The UX of Gardening: Examples Inspire Better Website Design

May 12, 2022

There are lots of similarities between creating a garden and a website. Both require taking users’ needs into consideration, continued management, and optimization. We don’t hear about as many poorly designed gardens as we do websites, however. With this in mind, we thought it would be interesting to take a look at three prime examples of good UX in gardening and harvest some transferable tips to inform ourselves on how to better design websites.

The UX of Gardening: Examples Inspire Better Website Design

Keyhole Gardens

The epitome of user-centred garden design is the Keyhole Garden. Named after the shape it takes, the Keyhole Garden is a small, two-meter raised garden initially developed to enable persons with AIDS to tend to their gardens as their AIDS progressed. The design allows people to work in the beds without having to crouch down and makes everything within arm’s reach. It was created by the Consortium for Southern Africa Food Security Emergency (C-SAFE). The raised beds and sturdy bricks used to hold the soil in also allows for people that need extra physical support to lean against the structure while they work.

==================================================

USING THE INFORMATION -
**A)** In the article on gardening and website design, which group created the Keyhole Garden?
**B)** From the article on gardening and website design, set down word for word the part that opens with the words containing "There are lots" and closes with "better design websites.".

==================================================

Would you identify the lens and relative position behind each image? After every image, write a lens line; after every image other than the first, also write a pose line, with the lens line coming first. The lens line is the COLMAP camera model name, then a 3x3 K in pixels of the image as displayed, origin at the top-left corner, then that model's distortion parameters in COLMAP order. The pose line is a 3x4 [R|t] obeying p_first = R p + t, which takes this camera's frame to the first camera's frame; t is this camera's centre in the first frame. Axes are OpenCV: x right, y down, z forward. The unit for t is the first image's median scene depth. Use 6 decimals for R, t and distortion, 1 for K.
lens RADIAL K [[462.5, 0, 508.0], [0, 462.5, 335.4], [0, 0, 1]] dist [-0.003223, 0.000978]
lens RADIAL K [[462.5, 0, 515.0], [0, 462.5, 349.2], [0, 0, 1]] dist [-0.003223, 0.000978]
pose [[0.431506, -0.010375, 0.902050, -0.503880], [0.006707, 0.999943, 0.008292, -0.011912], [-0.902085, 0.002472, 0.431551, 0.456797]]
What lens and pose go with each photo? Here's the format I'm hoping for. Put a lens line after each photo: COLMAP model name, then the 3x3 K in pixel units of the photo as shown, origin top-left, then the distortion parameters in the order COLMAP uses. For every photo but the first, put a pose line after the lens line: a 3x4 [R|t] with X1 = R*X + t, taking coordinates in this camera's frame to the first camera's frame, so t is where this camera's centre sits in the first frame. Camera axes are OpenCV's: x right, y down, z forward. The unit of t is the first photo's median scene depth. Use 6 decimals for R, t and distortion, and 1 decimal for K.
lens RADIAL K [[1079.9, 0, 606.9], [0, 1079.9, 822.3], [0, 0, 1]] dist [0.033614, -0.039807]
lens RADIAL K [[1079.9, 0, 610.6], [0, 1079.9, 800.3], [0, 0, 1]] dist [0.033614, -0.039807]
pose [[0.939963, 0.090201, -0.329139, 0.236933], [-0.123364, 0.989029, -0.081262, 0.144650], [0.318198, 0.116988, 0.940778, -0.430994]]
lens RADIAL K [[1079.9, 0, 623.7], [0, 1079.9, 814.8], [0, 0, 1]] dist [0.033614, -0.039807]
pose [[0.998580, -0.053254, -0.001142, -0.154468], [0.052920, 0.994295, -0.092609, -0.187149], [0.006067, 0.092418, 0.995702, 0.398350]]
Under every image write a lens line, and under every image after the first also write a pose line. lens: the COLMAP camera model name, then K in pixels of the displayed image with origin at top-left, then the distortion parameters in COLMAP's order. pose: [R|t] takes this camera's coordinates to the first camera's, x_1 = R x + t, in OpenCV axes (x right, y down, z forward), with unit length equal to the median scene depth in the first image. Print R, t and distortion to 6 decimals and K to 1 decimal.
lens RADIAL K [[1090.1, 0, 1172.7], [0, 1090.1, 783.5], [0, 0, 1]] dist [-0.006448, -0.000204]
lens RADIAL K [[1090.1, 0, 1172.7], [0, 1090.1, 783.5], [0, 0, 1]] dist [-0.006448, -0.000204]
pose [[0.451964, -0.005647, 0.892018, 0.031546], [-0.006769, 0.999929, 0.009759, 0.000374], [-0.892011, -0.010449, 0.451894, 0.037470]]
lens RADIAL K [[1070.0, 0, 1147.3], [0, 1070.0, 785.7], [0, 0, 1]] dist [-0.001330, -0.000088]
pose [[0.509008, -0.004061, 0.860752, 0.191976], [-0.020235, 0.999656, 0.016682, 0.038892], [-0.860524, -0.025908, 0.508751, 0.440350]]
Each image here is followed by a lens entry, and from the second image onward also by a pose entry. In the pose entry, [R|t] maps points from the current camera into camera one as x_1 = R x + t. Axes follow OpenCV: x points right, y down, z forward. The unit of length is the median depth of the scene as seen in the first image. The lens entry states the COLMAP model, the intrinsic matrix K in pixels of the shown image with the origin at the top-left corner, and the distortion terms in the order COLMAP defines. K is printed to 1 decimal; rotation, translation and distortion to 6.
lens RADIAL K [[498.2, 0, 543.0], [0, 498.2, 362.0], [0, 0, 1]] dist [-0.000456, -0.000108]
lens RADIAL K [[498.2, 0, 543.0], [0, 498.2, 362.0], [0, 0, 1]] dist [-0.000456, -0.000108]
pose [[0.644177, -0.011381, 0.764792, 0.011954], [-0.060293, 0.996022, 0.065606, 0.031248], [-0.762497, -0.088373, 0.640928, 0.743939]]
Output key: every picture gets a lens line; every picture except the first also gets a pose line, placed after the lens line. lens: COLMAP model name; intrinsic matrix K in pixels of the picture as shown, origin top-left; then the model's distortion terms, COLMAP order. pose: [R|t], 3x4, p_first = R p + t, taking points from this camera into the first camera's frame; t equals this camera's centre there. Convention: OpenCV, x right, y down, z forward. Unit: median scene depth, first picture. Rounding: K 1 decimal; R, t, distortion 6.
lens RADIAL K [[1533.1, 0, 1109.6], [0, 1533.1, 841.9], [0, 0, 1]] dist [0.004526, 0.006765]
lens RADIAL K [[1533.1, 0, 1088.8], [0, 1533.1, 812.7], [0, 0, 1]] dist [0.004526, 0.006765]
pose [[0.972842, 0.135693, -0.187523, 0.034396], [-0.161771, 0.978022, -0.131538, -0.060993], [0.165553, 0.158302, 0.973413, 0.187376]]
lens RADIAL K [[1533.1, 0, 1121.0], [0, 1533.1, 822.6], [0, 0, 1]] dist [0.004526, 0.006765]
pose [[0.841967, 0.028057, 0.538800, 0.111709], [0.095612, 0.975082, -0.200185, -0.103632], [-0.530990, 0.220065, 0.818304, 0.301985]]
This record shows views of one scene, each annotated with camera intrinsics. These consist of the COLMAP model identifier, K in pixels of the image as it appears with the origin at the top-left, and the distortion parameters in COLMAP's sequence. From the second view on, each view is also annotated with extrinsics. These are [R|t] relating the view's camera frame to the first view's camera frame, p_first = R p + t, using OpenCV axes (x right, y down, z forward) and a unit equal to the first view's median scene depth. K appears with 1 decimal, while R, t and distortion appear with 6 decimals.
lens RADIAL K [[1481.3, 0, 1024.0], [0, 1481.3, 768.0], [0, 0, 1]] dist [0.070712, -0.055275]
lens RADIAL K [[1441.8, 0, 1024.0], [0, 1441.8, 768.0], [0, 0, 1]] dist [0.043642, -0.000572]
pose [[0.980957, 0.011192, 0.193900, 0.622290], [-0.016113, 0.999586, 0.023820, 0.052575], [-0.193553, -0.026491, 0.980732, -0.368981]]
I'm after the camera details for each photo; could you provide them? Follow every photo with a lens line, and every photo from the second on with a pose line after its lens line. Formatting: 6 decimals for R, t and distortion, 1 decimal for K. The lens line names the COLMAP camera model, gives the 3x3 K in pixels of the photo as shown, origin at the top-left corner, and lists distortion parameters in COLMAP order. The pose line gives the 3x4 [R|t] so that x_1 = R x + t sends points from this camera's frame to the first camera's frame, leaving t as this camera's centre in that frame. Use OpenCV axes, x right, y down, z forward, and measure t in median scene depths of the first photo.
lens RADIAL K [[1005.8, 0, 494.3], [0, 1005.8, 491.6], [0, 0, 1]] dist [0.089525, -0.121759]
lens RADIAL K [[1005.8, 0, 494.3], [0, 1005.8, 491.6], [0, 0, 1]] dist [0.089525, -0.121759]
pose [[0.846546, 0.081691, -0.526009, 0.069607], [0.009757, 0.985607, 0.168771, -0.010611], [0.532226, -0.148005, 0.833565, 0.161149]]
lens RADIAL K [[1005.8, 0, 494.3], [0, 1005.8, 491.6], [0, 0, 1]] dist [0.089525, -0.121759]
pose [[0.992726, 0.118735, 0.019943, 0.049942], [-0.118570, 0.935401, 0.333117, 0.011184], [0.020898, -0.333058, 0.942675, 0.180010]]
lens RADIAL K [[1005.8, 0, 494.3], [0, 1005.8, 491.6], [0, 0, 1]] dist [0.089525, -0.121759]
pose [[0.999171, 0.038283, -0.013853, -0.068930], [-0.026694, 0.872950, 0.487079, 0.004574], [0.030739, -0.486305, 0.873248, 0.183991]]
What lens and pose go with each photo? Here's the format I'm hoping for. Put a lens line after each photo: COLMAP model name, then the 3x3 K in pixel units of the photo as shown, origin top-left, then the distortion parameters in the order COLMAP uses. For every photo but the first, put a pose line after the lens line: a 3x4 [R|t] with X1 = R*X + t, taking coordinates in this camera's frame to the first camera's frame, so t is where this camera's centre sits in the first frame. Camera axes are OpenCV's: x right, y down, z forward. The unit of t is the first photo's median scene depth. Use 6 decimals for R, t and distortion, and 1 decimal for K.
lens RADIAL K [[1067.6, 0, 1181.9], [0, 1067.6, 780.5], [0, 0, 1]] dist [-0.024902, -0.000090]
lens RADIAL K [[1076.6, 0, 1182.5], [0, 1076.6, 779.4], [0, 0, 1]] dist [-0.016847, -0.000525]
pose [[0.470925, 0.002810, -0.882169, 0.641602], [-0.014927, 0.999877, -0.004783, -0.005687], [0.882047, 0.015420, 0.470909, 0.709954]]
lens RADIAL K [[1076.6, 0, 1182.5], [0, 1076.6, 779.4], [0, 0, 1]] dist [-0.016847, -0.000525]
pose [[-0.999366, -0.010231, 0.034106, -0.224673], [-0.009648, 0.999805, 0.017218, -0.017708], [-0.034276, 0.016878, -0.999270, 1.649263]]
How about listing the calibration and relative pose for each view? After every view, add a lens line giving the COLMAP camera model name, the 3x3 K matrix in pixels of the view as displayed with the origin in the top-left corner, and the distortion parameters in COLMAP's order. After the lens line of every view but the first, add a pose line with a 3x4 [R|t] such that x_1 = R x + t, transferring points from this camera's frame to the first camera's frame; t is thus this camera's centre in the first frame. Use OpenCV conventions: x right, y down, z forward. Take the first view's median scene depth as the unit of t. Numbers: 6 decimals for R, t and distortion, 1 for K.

==================================================

EXERCISE RESPONSES -
**A)** The Consortium for Southern Africa Food Security Emergency (C-SAFE)

**B)**
There are lots of similarities between creating a garden and a website. Both require taking users’ needs into consideration, continued management, and optimization. We don’t hear about as many poorly designed gardens as we do websites, however. With this in mind, we thought it would be interesting to take a look at three prime examples of good UX in gardening and harvest some transferable tips to inform ourselves on how to better design websites.